Na semana passada, foram confirmados dois casos positivos e autóctones também na região do Mary Dota. Os seis novos casos foram identificados a partir da busca ativa realizada naquela região na semana passada. A Superintendência de Controle de Endemias (Sucen), atuou em conjunto com o Município promovendo a nebulização casa-a-casa no intuito de conter a proliferação da doença.
Com os novos casos, será intensificado o trabalho da busca ativa e a partir da próxima segunda-feira, o DSC estará iniciando no setor de risco um arrastão intensivo com o objetivo de bloquear a transmissão e eliminar criadouros do mosquito. Paralelamente, a Sucen estará repetindo mais dois ciclos de nebulização.
Outra área que será atacada, após a região do Mary Dota, é a da Vila Lemos/ Jardim Bela Vista, onde o índice de infestação do mosquito Aedes aegypti também preocupa.

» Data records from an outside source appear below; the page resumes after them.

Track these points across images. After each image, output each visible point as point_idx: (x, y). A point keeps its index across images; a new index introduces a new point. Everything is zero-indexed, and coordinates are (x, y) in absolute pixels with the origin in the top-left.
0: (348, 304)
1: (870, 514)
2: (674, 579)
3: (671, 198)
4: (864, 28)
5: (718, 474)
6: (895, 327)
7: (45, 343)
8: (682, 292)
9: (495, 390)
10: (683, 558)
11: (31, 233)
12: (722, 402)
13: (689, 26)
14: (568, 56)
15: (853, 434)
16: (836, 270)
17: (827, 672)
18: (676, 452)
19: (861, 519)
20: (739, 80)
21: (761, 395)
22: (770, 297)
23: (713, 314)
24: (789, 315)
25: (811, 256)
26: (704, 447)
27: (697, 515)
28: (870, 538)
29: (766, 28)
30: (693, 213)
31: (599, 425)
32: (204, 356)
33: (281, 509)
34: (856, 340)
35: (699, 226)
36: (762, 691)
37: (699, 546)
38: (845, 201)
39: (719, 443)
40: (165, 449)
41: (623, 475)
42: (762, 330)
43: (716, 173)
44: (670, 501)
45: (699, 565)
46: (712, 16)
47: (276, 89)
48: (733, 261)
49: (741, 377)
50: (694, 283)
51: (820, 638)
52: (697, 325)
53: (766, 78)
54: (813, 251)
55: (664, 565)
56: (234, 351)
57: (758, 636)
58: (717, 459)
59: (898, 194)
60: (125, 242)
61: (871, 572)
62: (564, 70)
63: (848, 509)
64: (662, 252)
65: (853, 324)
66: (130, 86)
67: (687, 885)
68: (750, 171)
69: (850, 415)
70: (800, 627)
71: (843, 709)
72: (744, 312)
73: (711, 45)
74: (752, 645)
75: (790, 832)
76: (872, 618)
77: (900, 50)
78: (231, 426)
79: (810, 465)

O coordenador do Programa de Controle do Aedes, Flávio Tadeu Salvador, destacou que as equipes do DSC, têm enfrentado muita resistência por parte da população no acesso às residências, apesar do trabalho constante que é executado no Município há anos.
O índice de Breteau divulgado nos últimos dias é alarmante em alguns setores da cidade, aumentando 300% em alguns casos de janeiro para fevereiro, mesmo assim, persiste a falta de consciência de alguns, segundo o DSC. A grande maioria dos criadouros do mosquito está em latas, vasos de plantas, garrafas, entre outros.
O coordenador do programa ressalta a necessidade da colaboração da população. Estamos atuando para evitar uma epidemia. Em Barretos, por exemplo, a cidade já soma mais de 1.700 casos da doença. Precisamos da cooperação da população. Estamos falando de saúde pública. A consciência tem que ser de todos nós, concluiu.